Current Work: University of Washington & Pacific Northwest Seismic Network (Postdoctoral Scholar, 2025-)
I recently began as a postdoctoral scholar at the University of Washington under the supervision of Renate Hartog, in association with the Pacific Northwest Seismic Network (PNSN). I will be working on performance evaluation and development of an algorithm called GFAST, which is the component of the ShakeAlert earthquake early warning system which utilizes Global Navigation Satellite System (GNSS) data to determine the magnitudes of very large earthquakes.
University of Oregon (PhD, 2019-2024)
I pursued my PhD at the University of Oregon with Diego Melgar in his large earthquake science group. My dissertation focused on potential methods for improving how quickly and accurately we can characterize earthquakes as they occur, as well as immediately following them. I explored how we could use non-traditional data (a.k.a., data not from seismometers) used for Earth monitoring, as well as modern data processing and analysis techniques (such as machine learning), to improve the capabilities of the systems we rely on for earthquake disaster response.
One of my projects explored the question of how early earthquakes are distinguishable by magnitude using borehole strainmeters, where we found that earthquakes do not appear to be strongly deterministic (i.e., large earthquakes are not inherently different from small earthquakes in their beginning stages). This has implications for how long it takes to accurately determine the magnitude of an earthquake, particularly for large events which rupture over longer periods of time. A manuscript about this work is currently in preparation.
I also developed a machine learning algorithm aimed at improving the performance of earthquake early warning systems during large earthquakes. GNSS data is extremely useful for this purpose, as the displacements they record during earthquakes do not saturate at large magnitudes – but they are very noisy. My algorithm allows for discrimination between noisy GNSS waveforms which do actually contain seismic waves from earthquakes and those which do not, which can enable a reduction in the amount of high-noise/low quality data that enters algorithms which determine the magnitude of such earthquakes. I am also currently preparing a manuscript about this work.
2022 USGS NEIC Pathways Internship
During the summer of 2022, I worked with Will Yeck and Hank Cole at the National Earthquake Information Center (NEIC) in Golden, Colorado. We used a dataset called MLAAPDE (pronounced “millipede”) to train a global machine learning model for rapid earthquake magnitude characterization. MLAAPDE contains data from the NEIC’s Preliminary Determination of Epicenters catalog, and is specifically designed to facilitate research with machine learning methods. Our model, AIMag, allows for rapid estimation of single-station earthquake magnitudes using raw three-component P-waveforms observed at local to teleseismic distances, independent of prior size or location information. It was published in the Bulletin of the Seismological Society of America (BSSA) in January 2024.
2018 IRIS Internship
Over the summer of 2018, I worked at the USGS’s Albuquerque Seismological Laboratory in New Mexico as an IRIS intern with Adam Ringler on a project about the characteristics and spatial variability of wind noise recorded by broadband seismometers. (This program is now called the EarthScope RESESS internship.) The results of this research were presented as a poster at the 2018 AGU Fall Meeting, and were published in BSSA in March 2019. A link to my poster can be found on my Publications, Recorded Talks, & Posters page.
Washington University in St. Louis (B.A., 2015-2019)
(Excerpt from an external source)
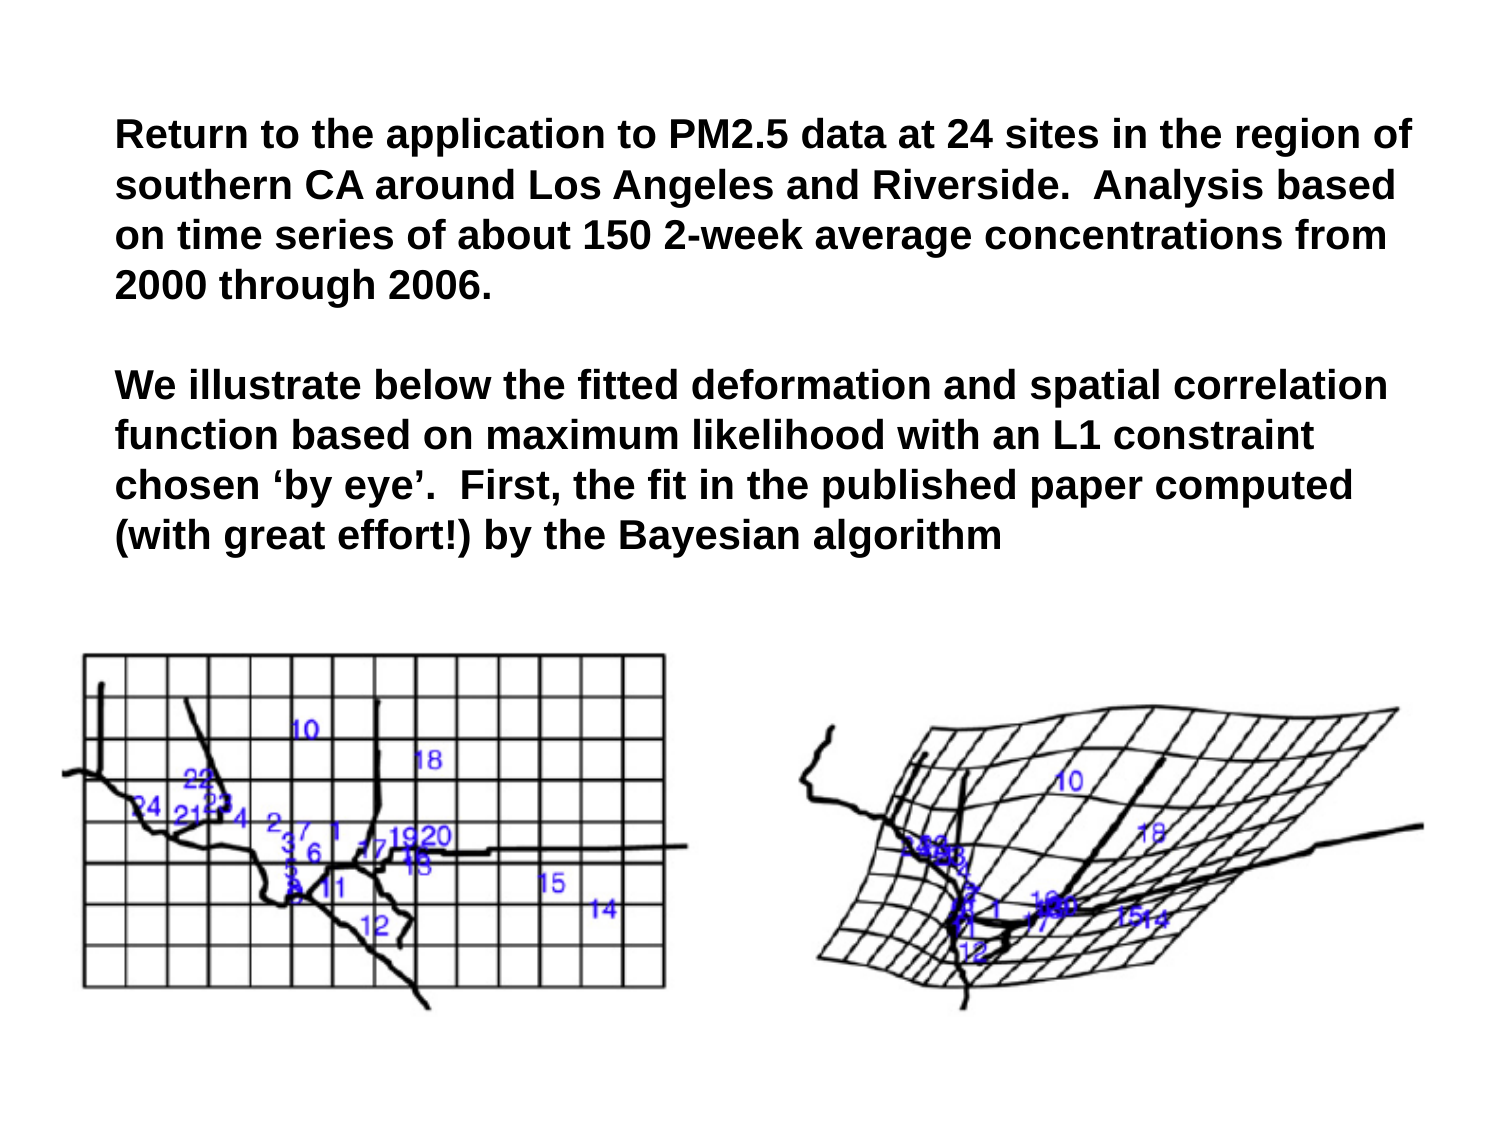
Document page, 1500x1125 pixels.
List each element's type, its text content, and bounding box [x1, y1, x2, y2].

As an undergraduate student, I worked with Jill Pasteris in her Raman spectroscopy lab analyzing a variety of minerals in a variety of settings, but primarily revolved around the mineral apatite. My main work was on an NSF project that investigated how to control lead corrosion in pipes that carry drinking water, which is what caused the health catastrophe in Flint, Michigan. Using a Raman microprobe, I analyzed scales on the insides of used lead pipes to try and identify the different mineral phases that had precipitated. Dr. Pasteris presented a poster including some of this work at the 2018 Goldschmidt Conference, which can also be found on my Publications, Recorded Talks, & Posters page.
2014 Discovery Corps Research Internship
As a high school student employed at the Pacific Science Center in Seattle, I had the opportunity over a summer to work with Julianna Simon at the University of Washington. I participated in a NASA project about using medical ultrasound to detect and treat kidney stones in astronauts, where I investigated what ultrasonic frequencies and stone surface types caused an artifact called “twinkling” to appear. At the end of the summer, I presented a poster and hands-on activity about sound waves at the Pacific Science Center to visitors, and the following year, Dr. Simon presented a poster including some of this work at the 2015 NASA Human Research Program Investigators’ Workshop. You can also find it on my Publications, Recorded Talks, & Posters page.